## Requirement 1
Turn the records into a Markdown table with the columns Entry and Record, numbering each row. Begin at the line with "green triangle: rotated" and continue through the line with "black square: moved", skipping blank lines and leaving out the picture lines.

## Page text
◇ ◇ ◇ ◇ ◇

# DIY guitar rack stand



## vokey design (Oct 24, 2006)

I had a small piece of 3/4" maple plywood laying around and decided to make a rack. 

Once I decide how to keep the guitars separated I will stain and seal it, then add some foam or Tolex to the contact points. 

Any ideas on how to keep them apart? It may be as simple as some dowels out of the top section but not sure yet. 



































I finally got Tolex for the 2x12 cab so I will be finishing up that project soon too.


----------



## keto (May 23, 2006)

Nice. I'd try dowels where the necks sit, just as you suggest


----------



## mhammer (Nov 30, 2007)

Yeah, dowels will do it. The tricky part will be determining how many spaces, and installing the dowels such that you can stick almost any guitar in any space..

I made myself one of those DIY racks out of PVC pipe and glue. Unfortunately I got the wrong diameter such that the rack "works", but is wobblier than I'd like.


----------



## Guitar101 (Jan 19, 2011)

multi-guitar rack - Google Search

Here's some more ideas.


----------



## dcole (Oct 8, 2008)

That looks pretty cool. Doweling is a pretty common item for separation and allows the neck to sit back and rest against it. Another method I have seen is mounting the top board horizontally and cutting notches into it where the guitar necks can sit.

i.e.


----------



## Steadfastly (Nov 14, 2008)

dcole said:


> That looks pretty cool. Doweling is a pretty common item for separation and allows the neck to sit back and rest against it. Another method I have seen is mounting the top board horizontally and cutting notches into it where the guitar necks can sit.
> 
> i.e.


I like this option the best as it looks neater and is easier to put felt or foam in the pockets where the necks fit.


----------



## keto (May 23, 2006)

If you use wood, get some cheap hobby store felt....it makes a nice liner for anywhere the guitar touches but particularly at the neck area. Glues in easily.


----------



## vokey design (Oct 24, 2006)

Decided to cut some wood to the same angle as the ends for neck separation rather than dowels. Still haven't decided on a covering for the contact points (felt, high density foam, or Tolex)


----------



## Lord-Humongous (Jun 5, 2014)

◇ ◇ ◇ ◇ ◇

## Given data
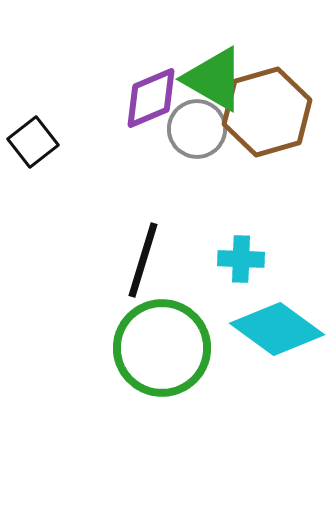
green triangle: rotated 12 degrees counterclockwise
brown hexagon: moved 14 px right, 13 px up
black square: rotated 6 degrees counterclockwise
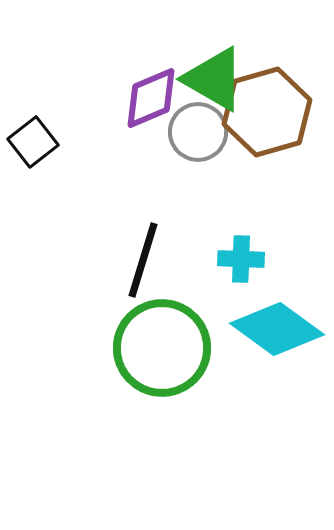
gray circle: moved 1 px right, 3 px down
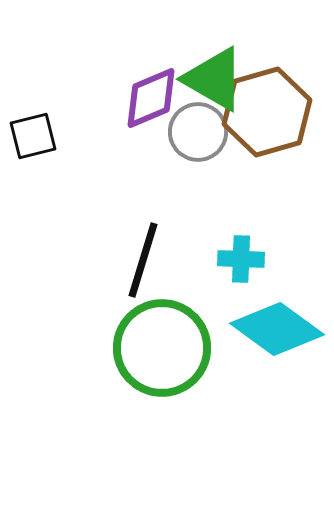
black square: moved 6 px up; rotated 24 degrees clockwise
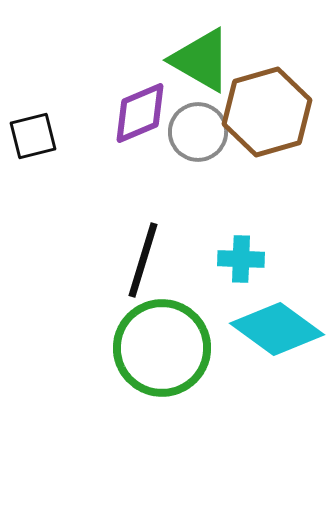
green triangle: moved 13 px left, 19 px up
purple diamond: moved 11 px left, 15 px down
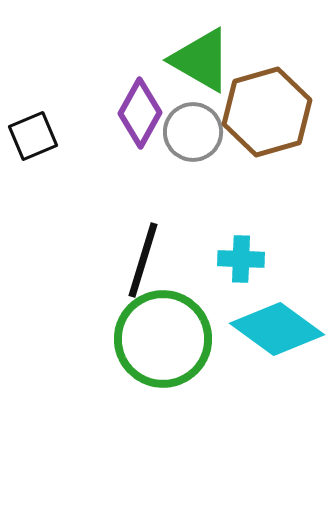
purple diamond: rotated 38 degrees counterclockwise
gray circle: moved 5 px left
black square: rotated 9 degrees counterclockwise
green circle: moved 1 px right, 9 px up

◇ ◇ ◇ ◇ ◇

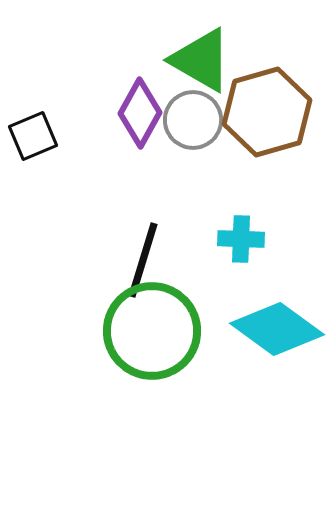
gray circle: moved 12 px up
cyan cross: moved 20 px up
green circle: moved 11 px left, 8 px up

◇ ◇ ◇ ◇ ◇

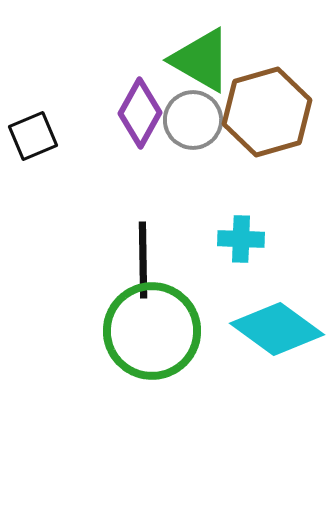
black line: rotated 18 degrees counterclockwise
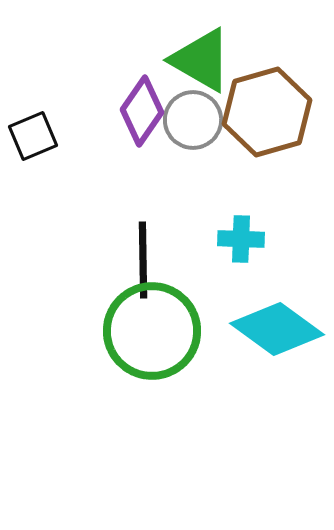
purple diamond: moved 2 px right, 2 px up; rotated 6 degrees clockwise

◇ ◇ ◇ ◇ ◇

## Requirement 2
Translate this sentence from the guitar rack thread into Spanish: "Doweling is a pretty common item for separation and allows the neck to sit back and rest against it."

## Correct response 1
| Entry | Record |
|---|---|
| 1 | green triangle: rotated 12 degrees counterclockwise |
| 2 | brown hexagon: moved 14 px right, 13 px up |
| 3 | black square: rotated 6 degrees counterclockwise |
| 4 | gray circle: moved 1 px right, 3 px down |
| 5 | black square: moved 6 px up; rotated 24 degrees clockwise |

## Correct response 2
Las espigas de madera son un recurso bastante común para la separación y permiten que el mástil se recline y descanse contra ellas.